Cela a été un travail d’essais et d’erreurs. Littéral. Les étudiants devaient rechercher quels ingrédients ils pouvaient utiliser et se lancer dans leur combinaison pour voir ce qui se passerait. « La première fois, ça a mal tourné. Tout s’est effondré pour nous, c’était un quilombo », se souvient maintenant Facundo. Mais plus tard, avec son groupe, ils ont réussi à créer jusqu’à cinq biomatériaux. « Nous avons joué en combinant différentes quantités d’un produit ou d’un autre », ajoute Delfina Nau Carrasco, 16 ans. « Nous avons également testé ce qui se passerait si le mélange était mis sur un film ou une surface en aluminium, car cela pourrait changer sa texture », dit-elle, précisant qu’elle a toujours été captivée par la physique et la chimie.

Ainsi, ils créaient divers biomatériaux. Ceux qui ont mal tourné n’ont pas été considérés comme des échecs, mais comme de l’expérience. « S’ils ne réussissaient pas bien, cela ne signifiait pas que les élèves échouaient », dit Sapochnik. Et ceux qui fonctionnaient, ont été ajoutés à la « matériothèque », une bibliothèque de biomatériaux que l’école a créée pour que les classes suivantes ne partent pas de zéro, mais puissent essayer de consulter ce que les élèves qui y sont passés auparavant ont déjà créé. .

La "bibliothèque de matériaux" créée par Sapochnik et ses étudiants.
La « bibliothèque de matériaux » créée par Sapochnik et ses étudiants.École technique ORT Argentine (Autorisation)

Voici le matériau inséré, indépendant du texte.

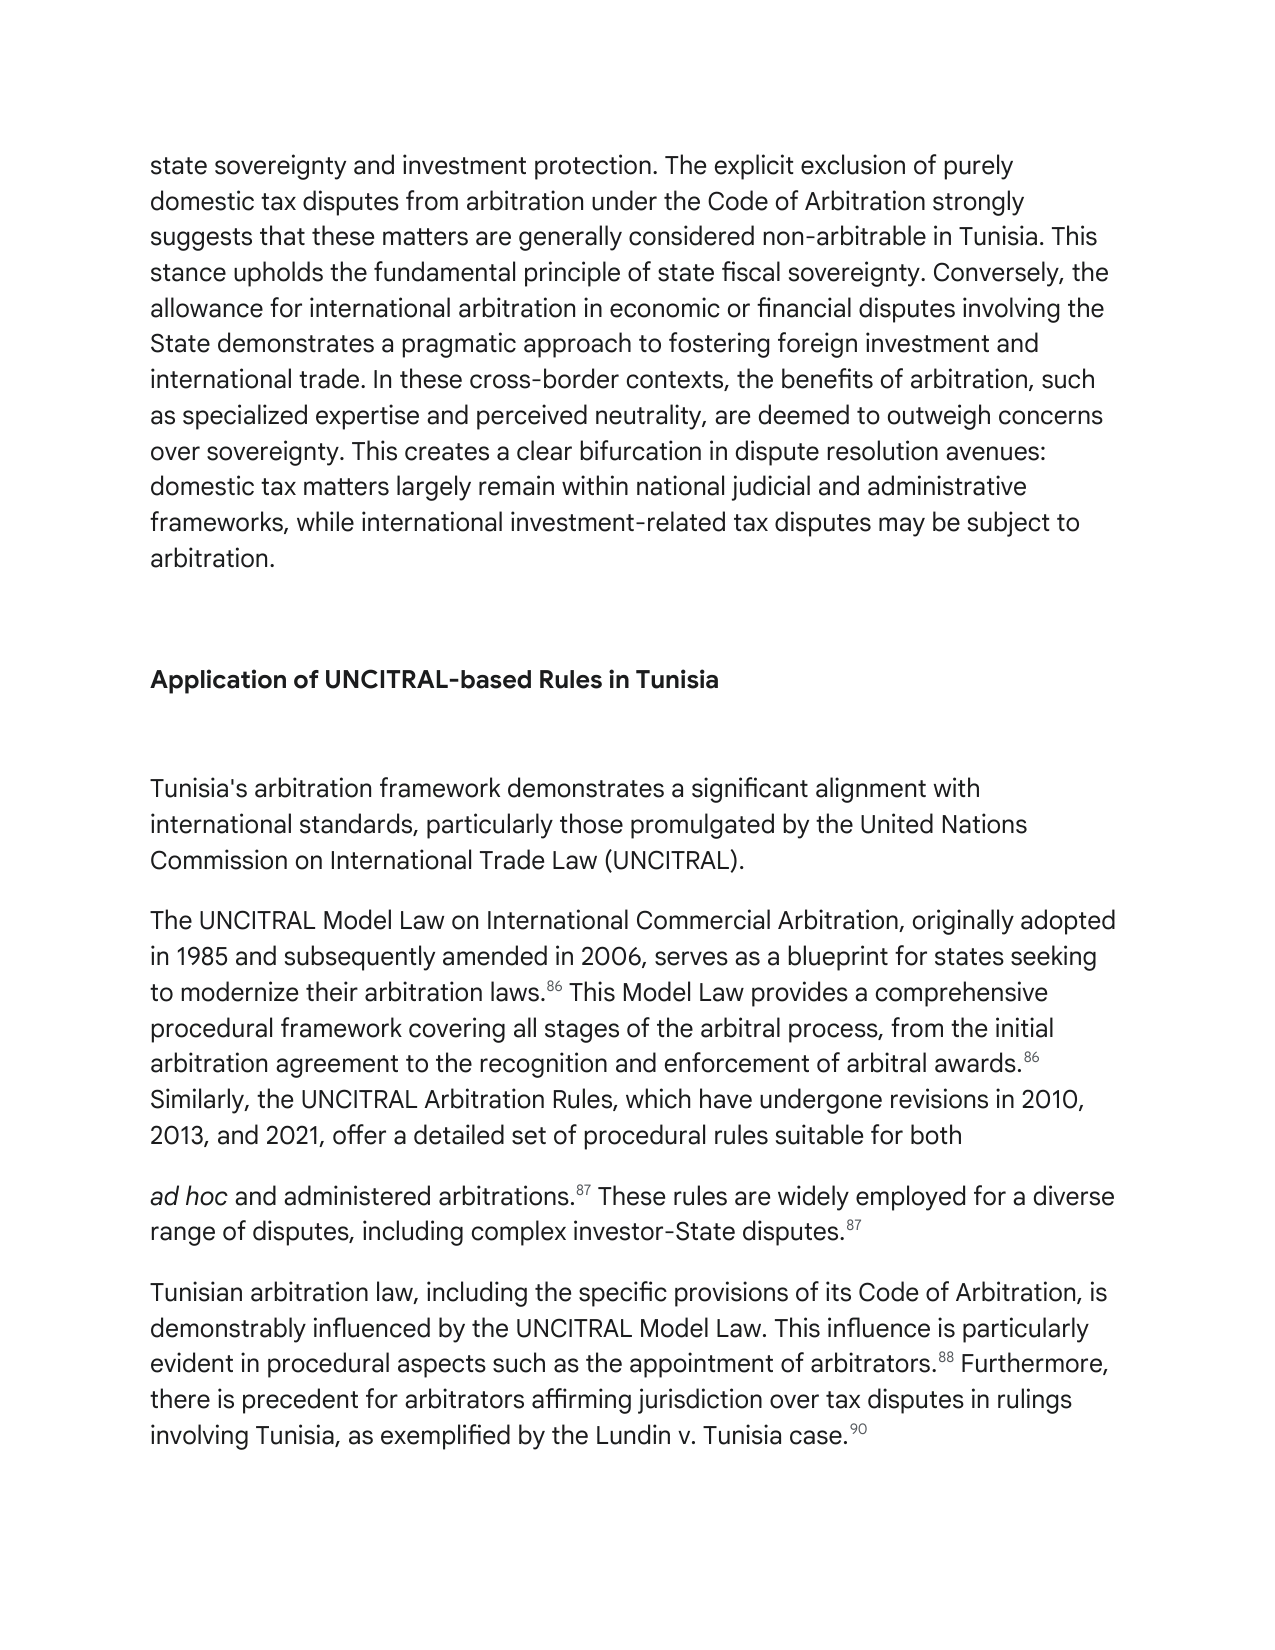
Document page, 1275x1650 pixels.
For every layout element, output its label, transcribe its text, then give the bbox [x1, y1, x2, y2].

text Tunisian arbitration law, including the specific provisions of its Code of Arbitration, is demonstrably influenced by the UNCITRAL Model Law. This influence is particularly evident in procedural aspects such as the appointment of arbitrators.88 Furthermore, there is precedent for arbitrators affirming jurisdiction over tax disputes in rulings involving Tunisia, as exemplified by the Lundin v. Tunisia case.90 [150, 1277, 1125, 1451]
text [150, 150, 1125, 574]
text Tunisia's arbitration framework demonstrates a significant alignment with international standards, particularly those promulgated by the United Nations Commission on International Trade Law (UNCITRAL). [150, 773, 1125, 876]
text ad hoc and administered arbitrations.87 These rules are widely employed for a diverse range of disputes, including complex investor-State disputes.87 [150, 1181, 1125, 1248]
subtitle Application of UNCITRAL-based Rules in Tunisia [150, 664, 1125, 696]
text The UNCITRAL Model Law on International Commercial Arbitration, originally adopted in 1985 and subsequently amended in 2006, serves as a blueprint for states seeking to modernize their arbitration laws.86 This Model Law provides a comprehensive procedural framework covering all stages of the arbitral process, from the initial arbitration agreement to the recognition and enforcement of arbitral awards.86 Similarly, the UNCITRAL Arbitration Rules, which have undergone revisions in 2010, 2013, and 2021, offer a detailed set of procedural rules suitable for both [150, 906, 1125, 1151]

La matériauthèque se compose actuellement de plusieurs fiches techniques dans lesquelles il y a non seulement un test du biomatériau dans un échantillon de 8×8 centimètres, mais aussi des instructions sur la façon dont il a été fabriqué et avec quels intrants. « Ça ne sert à rien d’apprendre, ou de fabriquer ces biomatériaux, si on ne relaye pas l’information aux autres », commente l’enseignant. Même Delfina, son élève, prévient qu’il espère que l’idée sera reproduite dans d’autres écoles. « Il ne s’agit pas seulement de la partie réutilisation, mais c’est un sujet qui vous donne la liberté et l’indépendance de travailler, ainsi que la possibilité de faire des erreurs », dit-il.

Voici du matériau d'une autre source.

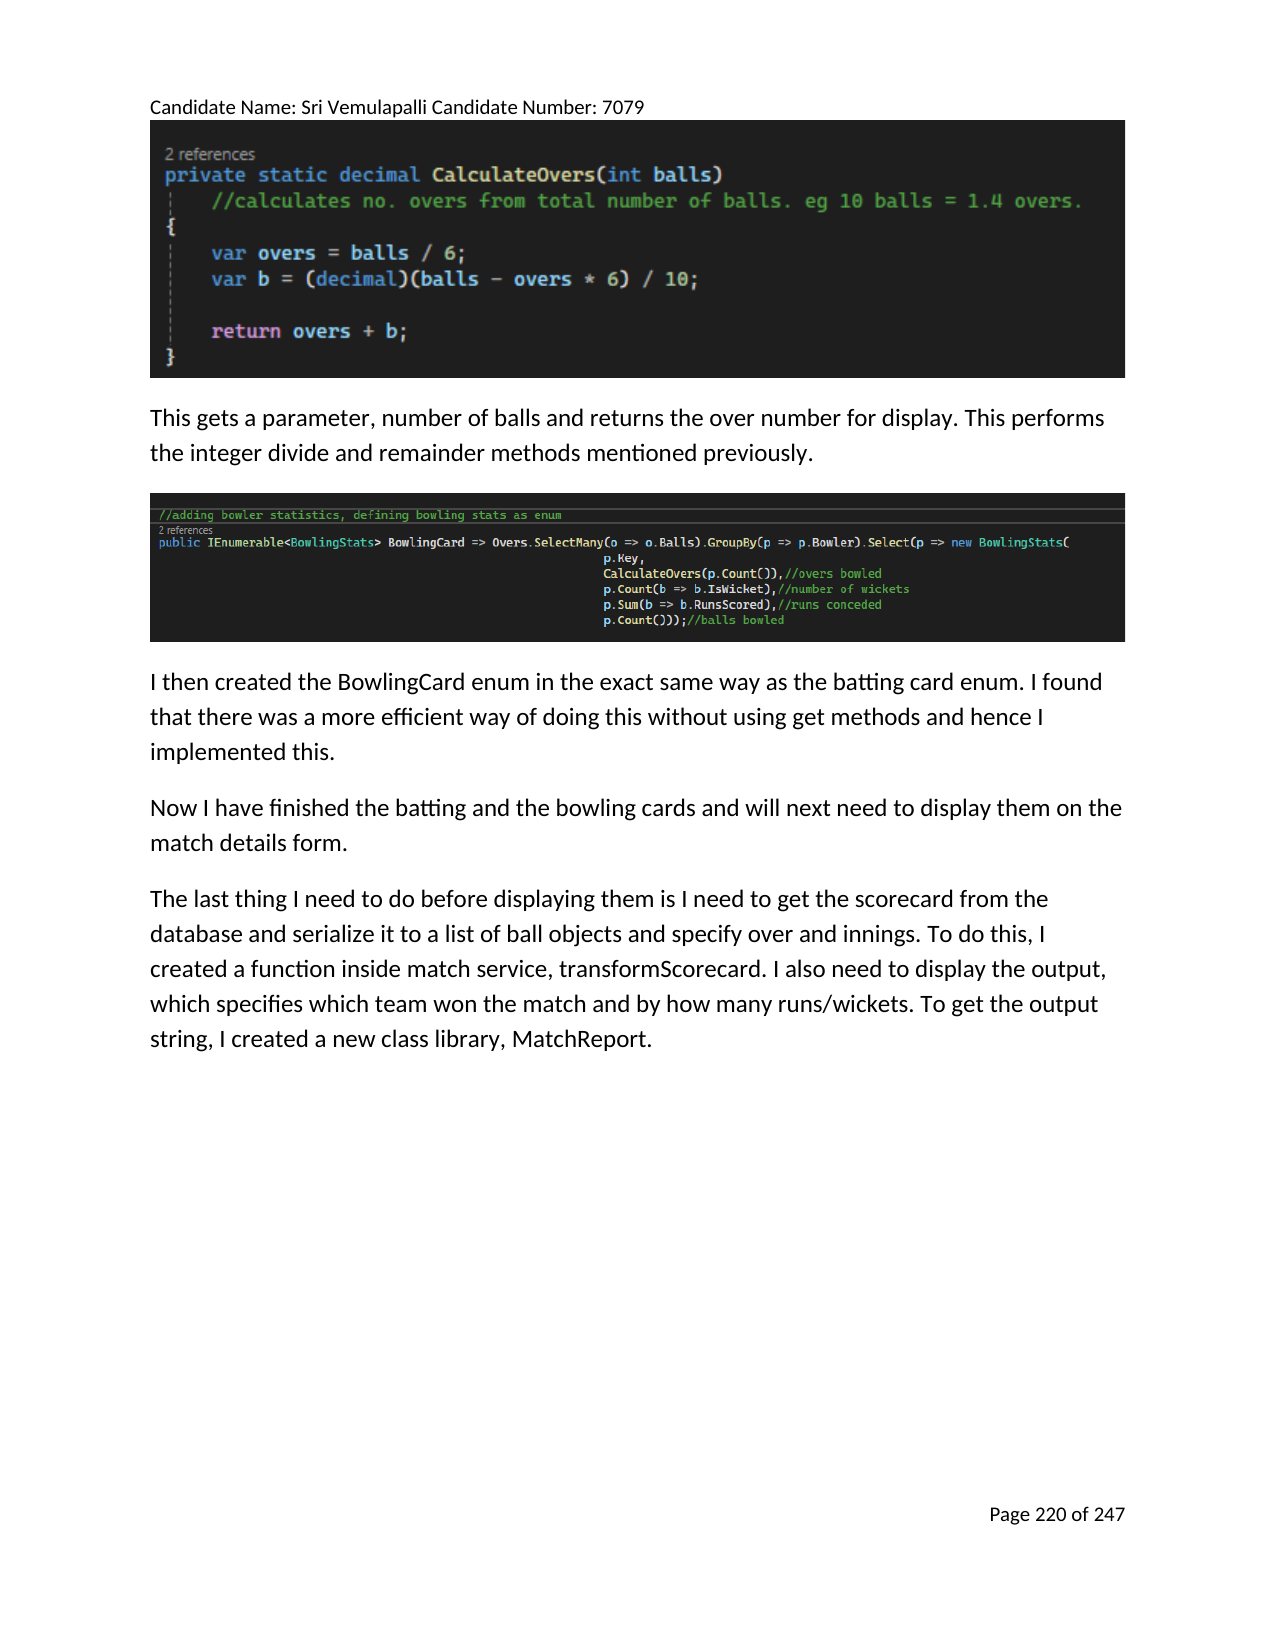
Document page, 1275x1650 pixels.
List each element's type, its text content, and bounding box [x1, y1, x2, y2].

text Now I have finished the batting and the bowling cards and will next need to display them on the match details form. [150, 792, 1125, 858]
text This gets a parameter, number of balls and returns the over number for display. This performs the integer divide and remainder methods mentioned previously. [150, 402, 1125, 468]
picture [150, 120, 1125, 378]
text The last thing I need to do before displaying them is I need to get the scorecard from the database and serialize it to a list of ball objects and specify over and innings. To do this, I created a function inside match service, transformScorecard. I also need to display the output, which specifies which team won the match and by how many runs/wickets. To get the output string, I created a new class library, MatchReport. [150, 883, 1125, 1054]
text I then created the BowlingCard enum in the exact same way as the batting card enum. I found that there was a more efficient way of doing this without using get methods and hence I implemented this. [150, 666, 1125, 767]
picture [150, 493, 1125, 642]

C’est — que l’éducation est environnementale, gratuite, un jeu, une cuisine — que la bibliothèque de matériaux a été récompensée l’année dernière par deux prix de l’UNICEF : un au niveau latino-américain, connu sous le nom de Guardians of the Climate, et un autre international, appelé la COP des enseignants, qui a été décernée lors du sommet sur le changement climatique (COP27) qui s’est tenu en novembre dernier en Égypte. « Ces conférences sur le climat ont montré qu’il existe de nombreuses actions sur la protection de l’environnement en dehors de la salle de classe, ils ont donc essayé de comprendre et de voir comment les intégrer dans ce qui se passe à l’intérieur de la classe », explique Sapochnik. Au final, dans un contexte de plusieurs crises environnementales, l’éducation doit être un outil pour y faire face et, peut-être, les surmonter.